When Queen Elizabeth was not busy with matters of state, she too would enjoy some of these pleasures. Evenings at court were full of entertainments, often dedicated to the Queen, and when she was travelling special performances were often put on for her, but the Queen also enjoyed less public activities.
Elizabeth loved to horse ride. She would spend many an hour riding fast through the Palace grounds. Her love for the sport terrified her Councilors, who feared that she would seriously injure, or even kill herself, from a fall. But Elizabeth was undaunted, and continued to ride long distances and at great speed until the end of her life. Even in her sixties she could ride a distance of ten miles, which she once proved to a courtier who advised the aging Queen to take the carriage. Elizabeth would tire out her ladies by riding hard, and early in her reign, Robert Dudley, her Master of Horse, had to bring over some new horses from Ireland, as the Queen's own horses were not fast or strong enough for her. Elizabeth and Dudley would ride together often. He was probably the most accomplished horse-man in England, and could match the Queen's speed and vigor. In the summer of 1560, Elizabeth and Dudley rode together almost everyday, while some of her ministers bewailed that the Queen was neglecting matters of state.
Queen Elizabeth Hunting
The Queen also loved to hunt. On horseback, she would hunt deers and stags with her courtiers, and when the unfortunate animal was caught, she would be invited to cut its throat. In 1575, the French Ambassador reported that she had killed "six does" with her cross bow. Hunting was quite an event, and would take several hours, so the Queen and her courtiers would often have a picnic in the forest.

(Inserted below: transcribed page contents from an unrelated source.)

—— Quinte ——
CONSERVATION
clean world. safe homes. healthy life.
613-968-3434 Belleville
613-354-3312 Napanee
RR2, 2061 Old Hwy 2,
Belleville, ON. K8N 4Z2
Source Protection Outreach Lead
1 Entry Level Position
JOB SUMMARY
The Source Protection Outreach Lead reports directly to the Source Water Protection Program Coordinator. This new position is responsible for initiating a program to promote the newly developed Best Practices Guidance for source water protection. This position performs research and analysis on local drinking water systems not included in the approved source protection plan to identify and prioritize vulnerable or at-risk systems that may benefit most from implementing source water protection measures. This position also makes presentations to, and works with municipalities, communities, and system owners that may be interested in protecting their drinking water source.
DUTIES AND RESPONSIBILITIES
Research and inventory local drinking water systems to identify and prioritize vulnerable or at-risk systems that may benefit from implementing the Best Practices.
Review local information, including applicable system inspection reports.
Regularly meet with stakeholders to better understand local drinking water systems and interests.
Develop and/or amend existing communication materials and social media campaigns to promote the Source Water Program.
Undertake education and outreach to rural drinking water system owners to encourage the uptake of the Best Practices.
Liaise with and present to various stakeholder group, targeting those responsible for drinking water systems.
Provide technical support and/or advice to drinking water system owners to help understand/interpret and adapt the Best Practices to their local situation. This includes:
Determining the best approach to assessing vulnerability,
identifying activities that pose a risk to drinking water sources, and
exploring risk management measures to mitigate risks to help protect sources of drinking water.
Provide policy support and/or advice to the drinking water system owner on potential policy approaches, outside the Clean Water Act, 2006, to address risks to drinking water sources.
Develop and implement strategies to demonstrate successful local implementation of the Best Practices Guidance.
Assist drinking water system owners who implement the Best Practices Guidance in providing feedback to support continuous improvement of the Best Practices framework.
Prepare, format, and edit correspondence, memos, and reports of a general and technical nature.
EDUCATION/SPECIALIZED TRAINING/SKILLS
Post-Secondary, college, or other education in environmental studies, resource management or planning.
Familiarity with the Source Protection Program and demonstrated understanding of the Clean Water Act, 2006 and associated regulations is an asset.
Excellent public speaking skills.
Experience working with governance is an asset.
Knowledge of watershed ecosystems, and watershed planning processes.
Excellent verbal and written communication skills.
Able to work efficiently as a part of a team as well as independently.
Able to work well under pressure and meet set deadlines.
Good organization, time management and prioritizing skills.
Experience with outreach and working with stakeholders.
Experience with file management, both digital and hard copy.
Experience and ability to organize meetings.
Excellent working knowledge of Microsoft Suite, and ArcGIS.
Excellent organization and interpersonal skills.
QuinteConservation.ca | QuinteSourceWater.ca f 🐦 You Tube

Hawking was another hunting sport that Queen Elizabeth enjoyed. Again on horseback, the Queen and her courtiers would watch as a trained
hawk took to the skies in search of prey, would wait for it to dive in for the kill, and then they would race to recover the hawk and its
The Elizabethans had no concept of animal cruelty, and enjoyed a whole manner of violent animal sports, such as bear baiting, cock-fighting, and dog fighting. Elizabeth was particularly fond of bear baiting, in which a bear would be chained up in a pit and tormented by dogs. However, animals were also kept as much loved pets, and pets were well looked after. Elizabeth's horses were well cared for, and in all likelihood, Elizabeth had her favorite horses that meant a lot to her. She also had a little dog (perhaps several over the course of her long reign) that she loved very much, and who went everywhere with her.
As well as participating in sports, the Queen also enjoyed watching them. She would occasionally watch a game of tennis, especially if one of her favorite courtiers was playing, and once she even dressed up as one of her ladies so that she could secretly watch Robert Dudley compete in a shooting match, and afterwards surprised him by revealing her identity. Sometimes tournaments would be held, and from 1572 onwards, a very grand tilt tournament was held to celebrate the Queen's accession day.
Elizabeth loved the outdoors, and was especially fond of taking long walks in her beautifully ornate gardens. In one of her many palaces, she even had a terrace built so that she could walk away from prying eyes.